- _TEXTE À ANALYSER_
■ ■ ■ ■ ■
Les enjeux du voyage du pape à Chypre et en Grèce (2-6 décembre) (02/12/2021)

Dans la capitale chypriote, les mots de Jean-Paul II appelant à « construire des ponts, et non des murs » n’ont rien perdu de leur force. Et pour cause : la maison qui abrite le représentant du Saint-Siège est située près de la « ligne verte », cette frontière de barbelés et de murs qui coupe Chypre en deux. Plus précisément dans la « zone tampon », qui s’étend tout au long de la double frontière, turque et grecque. C’est ici, à Nicosie, que le pape François atterrira jeudi 2 décembre pour inaugurer un voyage de quatre jours, au cours duquel il se rendra également en Grèce.

→ LES FAITS. Le programme du pape à Chypre et en Grèce

À Chypre, où Benoît XVI s’était rendu en 2010, François sait qu’il s’engagera sur un terrain diplomatique et politique extrêmement sensible. « On a tous l’espoir que la réunification puisse avancer, mais il semble que le pape ne s’y aventurera pas », relève une source diplomatique. « Nous soutenons la réunification de l’île, mais elle semble plus loin que jamais », renchérit, lucide, une source vaticane. En cause : les durcissements des relations entre les deux parties, encore renforcées par la pandémie, expliquent plusieurs observateurs locaux.

Durcissement des relations

Le pape interpellera-t-il directement la Turquie ? En Grèce comme à Chypre, ceux que les autorités locales désignent parfois comme « le voisin oriental » – sans même prononcer son nom – fait figure d’adversaire. Si le Saint-Siège entretient avec Ankara des relations délicates, elles sont réelles et Rome n’entend pas les mettre à mal. La question de la réconciliation a d’ailleurs à peine été abordée lors de la présentation du voyage, mardi 30 novembre. Sauf coup d’éclat inattendu, le pape ne se rendra donc vraisemblablement pas au nord, dans la zone turque.
■ ■ ■ ■ ■
[Entrées enregistrées]
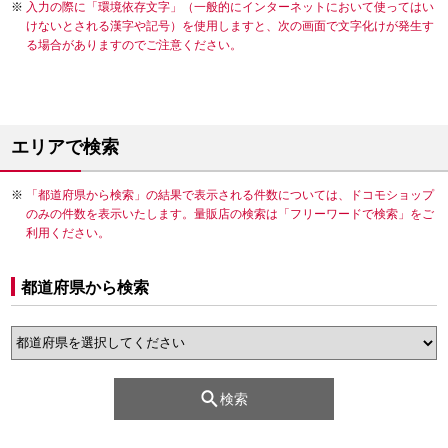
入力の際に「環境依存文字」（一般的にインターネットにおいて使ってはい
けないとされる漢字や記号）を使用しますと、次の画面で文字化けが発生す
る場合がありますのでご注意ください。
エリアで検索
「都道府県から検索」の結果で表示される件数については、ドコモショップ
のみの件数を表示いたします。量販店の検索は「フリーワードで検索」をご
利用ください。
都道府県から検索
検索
■ ■ ■ ■ ■
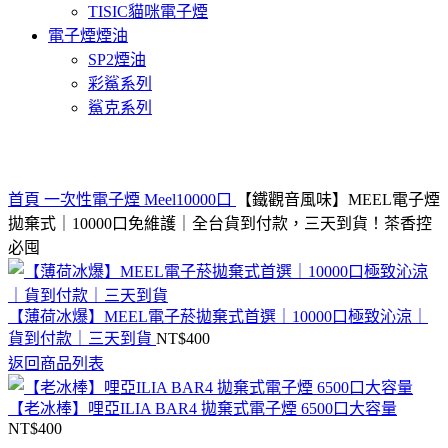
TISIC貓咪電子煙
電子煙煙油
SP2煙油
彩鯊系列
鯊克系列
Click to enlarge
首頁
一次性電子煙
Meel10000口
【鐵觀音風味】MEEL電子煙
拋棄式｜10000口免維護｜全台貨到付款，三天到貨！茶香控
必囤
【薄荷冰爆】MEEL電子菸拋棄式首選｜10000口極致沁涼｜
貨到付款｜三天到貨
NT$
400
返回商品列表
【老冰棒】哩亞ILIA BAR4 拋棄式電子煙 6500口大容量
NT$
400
■ ■ ■ ■ ■
- _CONSIGNE ÉCRITE_
Rédigez la suite de l'article sur le voyage du pape à Chypre et en Grèce, en reprenant juste après sa dernière phrase.

- _RÉSULTAT CI-DESSOUS_
Même s’il n’est pas exclu que François encourage les responsables de l’île à bâtir des ponts plutôt que des murs, c’est bien la crise des migrants qui sera au centre de ce déplacement. Certes, le gouvernement chypriote a tout fait pour rester en dehors de la carte de la crise migratoire. « Chypre a été complètement oubliée des passeurs pendant toute la phase chaude du conflit syrien », confirme une source sur place. Mais les flux de réfugiés ont grossi depuis 2019. Les migrants constituent aujourd’hui 4 % de la population chypriote.

Dans le cadre d’un accord négocié entre le Vatican, Chypre et l’Italie, une cinquantaine d’entre eux devraient gagner Rome à partir de mi-décembre, via le mouvement Sant’Egidio. La proposition du pape est vue d’un bon œil par les autorités chypriotes, qui y voit une manière de manifester sa solidarité aux pays en première ligne dans la crise migratoire. « C’est une manière de dire à toute l’Europe qu’elle doit être solidaire, et de ne pas laisser les petits pays faire tout le travail », résume un diplomate. Un geste qui rappelle celui du pape qui avait décidé en 2016, à la surprise générale, de ramener en Italie trois familles de réfugiés syriens musulmans dans son avion, juste après sa visite à Lesbos.

« J’ai promis aux réfugiés de retourner à Lesbos »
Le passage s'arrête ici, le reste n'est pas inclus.